### EXCERPT TO READ
+ + + + +

The use of the terms “a” and “an” and “the” and similar referents in the context of describing the invention (especially in the context of the following claims) are to be construed to cover both the singular and the plural, unless otherwise indicated herein or clearly contradicted by context. Further, it should further be noted that the terms “first,” “second,” and the like herein do not denote any order, quantity, or importance, but rather are used to distinguish one element from another. The modifier “about” used in connection with a quantity is inclusive of the stated value and has the meaning dictated by the context (e.g., it includes the degree of error associated with measurement of the particular quantity).
The teachings of the present disclosure may be used in a variety of well operations. These operations may involve using one or more treatment agents to treat a formation, the fluids resident in a formation, a wellbore, and/or equipment in the wellbore, such as production tubing. The treatment agents may be in the form of liquids, gases, solids, semi-solids, and mixtures thereof. Illustrative treatment agents include, but are not limited to, fracturing fluids, acids, steam, water, brine, anti-corrosion agents, cement, permeability modifiers, drilling muds, emulsifiers, demulsifiers, tracers, flow improvers etc. Illustrative well operations include, but are not limited to, hydraulic fracturing, stimulation, tracer injection, cleaning, acidizing, steam injection, water flooding, cementing, etc.

+ + + + +

### INFORMATION SHOWN
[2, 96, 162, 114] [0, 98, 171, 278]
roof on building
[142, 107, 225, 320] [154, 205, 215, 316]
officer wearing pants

+ + + + +

### WHAT TO DO
[a] Answer these from the passage on well treatment agents:
(i) What do the terms "first" and "second" not denote?
(ii) In what forms may the treatment agents be?
(iii) What piece of equipment in the wellbore is named as an example?
[b] Does each statement agree with the passage on well treatment agents? Give yes or no for each, with the passage's deciding words.
(i) The modifier "about" excludes the stated value.
(ii) Steam injection is one of the illustrative well operations.
(iii) The terms "a" and "an" are to be read as singular only.
[c] Write the next part of the passage on well treatment agents, picking up after its final sentence.
The listing comes from a different source than the passage on well treatment agents.

### PER-TASK OUTPUTS
[a]
(i) Any order, quantity, or importance.
(ii) Liquids, gases, solids, semi-solids, and mixtures thereof.
(iii) Production tubing.

[b]
(i) No: "is inclusive of the stated value"
(ii) Yes: "Illustrative well operations include, but are not limited to, hydraulic fracturing, stimulation, tracer injection, cleaning, acidizing, steam injection, water flooding, cementing, etc."
(iii) No: "are to be construed to cover both the singular and the plural"

[c]
While the invention has been described with reference to an exemplary embodiment or embodiments, it will be understood by those skilled in the art that various changes may be made and equivalents may be substituted for elements thereof without departing from the scope of the invention. In addition, many modifications may be made to adapt a particular situation or material to the teachings of the invention without departing from the essential scope thereof. Therefore, it is intended that the invention not be limited to the particular embodiment disclosed as the best mode contemplated for carrying out this invention, but that the invention will include all embodiments falling within the scope of the claims. Also, in the drawings and the description, there have been disclosed exemplary embodiments of the invention and, although specific terms may have been employed, they are unless otherwise stated used in a generic and descriptive sense only and not for purposes of limitation, the scope of the invention therefore not being so limited.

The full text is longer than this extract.